**DETTAGLI DEL PROBLEMA:** Indica se ciascuna affermazione concorda con il testo sull'obiezione totale riportato qui sotto, rispondendo sì o no e citando le parole del testo che lo decidono: (a) negli ultimi anni la maggior parte degli obiettori totali ha usufruito della condizionale; (b) la condizionale non ha evitato ulteriori incarcerazioni; (c) non accettare il patteggiamento comporta quasi sicuramente la reclusione.

**TESTO ESTRATTO:**
==========

Rivista Anarchica Online


 

 

Fine dell'obiezione?

Con il nuovo cambiamento delle leggi inerenti il militare il ruolo degli obiettori totali è stato secondo me "castrato"nel senso che hanno fatto si che tale sistema di protesta venisse lentamente ridotto al silenzio. Negli ultimi anni, spero di non sbagliarmi, la maggior parte degli obiettori totali ha usufruito della condizionale, cosa che ha sì evitato ulteriori incarcerazioni ma forse, proprio per la mancanza di esse, ha spento quel qualcosa che negli anni passati ci faceva essere più "attivi".
Ma forse non mi spiego bene, anche perché per me la vera domanda è questa: l'unico modo perché si parli della non sottomissione e non solo tra "noi" è forse quello da parte degli ultimi obiettori totali di non accettare il patteggiamento anche se ciò vuol dire quasi sicuramente la reclusione.

==========

**VOCI FORNITE:**

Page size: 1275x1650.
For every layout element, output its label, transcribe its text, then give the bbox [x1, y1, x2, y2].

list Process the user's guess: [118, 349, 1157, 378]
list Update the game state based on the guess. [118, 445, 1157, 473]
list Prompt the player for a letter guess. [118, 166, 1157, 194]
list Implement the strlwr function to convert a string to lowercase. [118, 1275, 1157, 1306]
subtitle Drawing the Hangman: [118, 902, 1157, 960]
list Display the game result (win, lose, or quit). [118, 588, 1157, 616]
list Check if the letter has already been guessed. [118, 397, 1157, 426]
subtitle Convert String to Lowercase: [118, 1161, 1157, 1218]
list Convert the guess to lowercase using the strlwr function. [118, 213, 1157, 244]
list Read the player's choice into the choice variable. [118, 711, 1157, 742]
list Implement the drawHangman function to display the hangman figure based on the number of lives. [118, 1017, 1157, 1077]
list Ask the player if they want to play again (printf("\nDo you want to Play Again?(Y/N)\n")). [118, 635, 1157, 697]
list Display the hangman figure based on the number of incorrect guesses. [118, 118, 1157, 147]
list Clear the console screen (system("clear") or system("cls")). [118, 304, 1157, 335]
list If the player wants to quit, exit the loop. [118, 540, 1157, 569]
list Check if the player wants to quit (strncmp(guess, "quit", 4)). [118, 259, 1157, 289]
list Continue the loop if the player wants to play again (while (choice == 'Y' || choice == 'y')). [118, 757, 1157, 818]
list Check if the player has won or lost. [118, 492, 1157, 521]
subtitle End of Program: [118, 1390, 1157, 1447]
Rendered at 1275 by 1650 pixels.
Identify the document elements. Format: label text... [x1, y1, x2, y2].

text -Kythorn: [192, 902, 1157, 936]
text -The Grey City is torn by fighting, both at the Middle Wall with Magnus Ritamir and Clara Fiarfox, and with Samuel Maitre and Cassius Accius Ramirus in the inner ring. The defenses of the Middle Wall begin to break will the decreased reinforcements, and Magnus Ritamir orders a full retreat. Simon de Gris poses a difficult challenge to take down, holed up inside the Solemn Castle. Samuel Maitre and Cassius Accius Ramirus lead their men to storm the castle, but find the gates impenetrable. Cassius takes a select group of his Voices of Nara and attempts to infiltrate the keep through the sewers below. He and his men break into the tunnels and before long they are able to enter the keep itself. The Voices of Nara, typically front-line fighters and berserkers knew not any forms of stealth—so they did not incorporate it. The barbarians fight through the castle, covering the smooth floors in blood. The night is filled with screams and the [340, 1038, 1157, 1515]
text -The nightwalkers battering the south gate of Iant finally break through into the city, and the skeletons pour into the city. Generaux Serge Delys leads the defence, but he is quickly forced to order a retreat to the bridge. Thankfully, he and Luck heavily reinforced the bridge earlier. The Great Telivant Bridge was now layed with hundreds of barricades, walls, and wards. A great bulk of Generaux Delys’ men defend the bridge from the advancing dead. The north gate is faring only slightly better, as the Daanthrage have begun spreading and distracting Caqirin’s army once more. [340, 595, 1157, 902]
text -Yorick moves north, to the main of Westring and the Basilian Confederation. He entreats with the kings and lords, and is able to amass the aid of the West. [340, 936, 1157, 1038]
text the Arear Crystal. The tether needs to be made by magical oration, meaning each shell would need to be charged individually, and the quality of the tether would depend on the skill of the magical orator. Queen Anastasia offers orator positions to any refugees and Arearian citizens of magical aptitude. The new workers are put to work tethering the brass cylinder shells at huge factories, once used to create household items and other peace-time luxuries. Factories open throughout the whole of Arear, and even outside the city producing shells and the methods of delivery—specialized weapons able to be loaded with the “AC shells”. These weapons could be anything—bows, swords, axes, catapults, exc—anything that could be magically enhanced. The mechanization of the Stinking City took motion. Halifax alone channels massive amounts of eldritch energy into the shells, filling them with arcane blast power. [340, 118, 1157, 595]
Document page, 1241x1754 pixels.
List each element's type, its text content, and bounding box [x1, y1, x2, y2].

==========

**RISPOSTA COMPLETA:**
(a) Sì: "la maggior parte degli obiettori totali ha usufruito della condizionale".
(b) No: "ha sì evitato ulteriori incarcerazioni".
(c) Sì: "anche se ciò vuol dire quasi sicuramente la reclusione".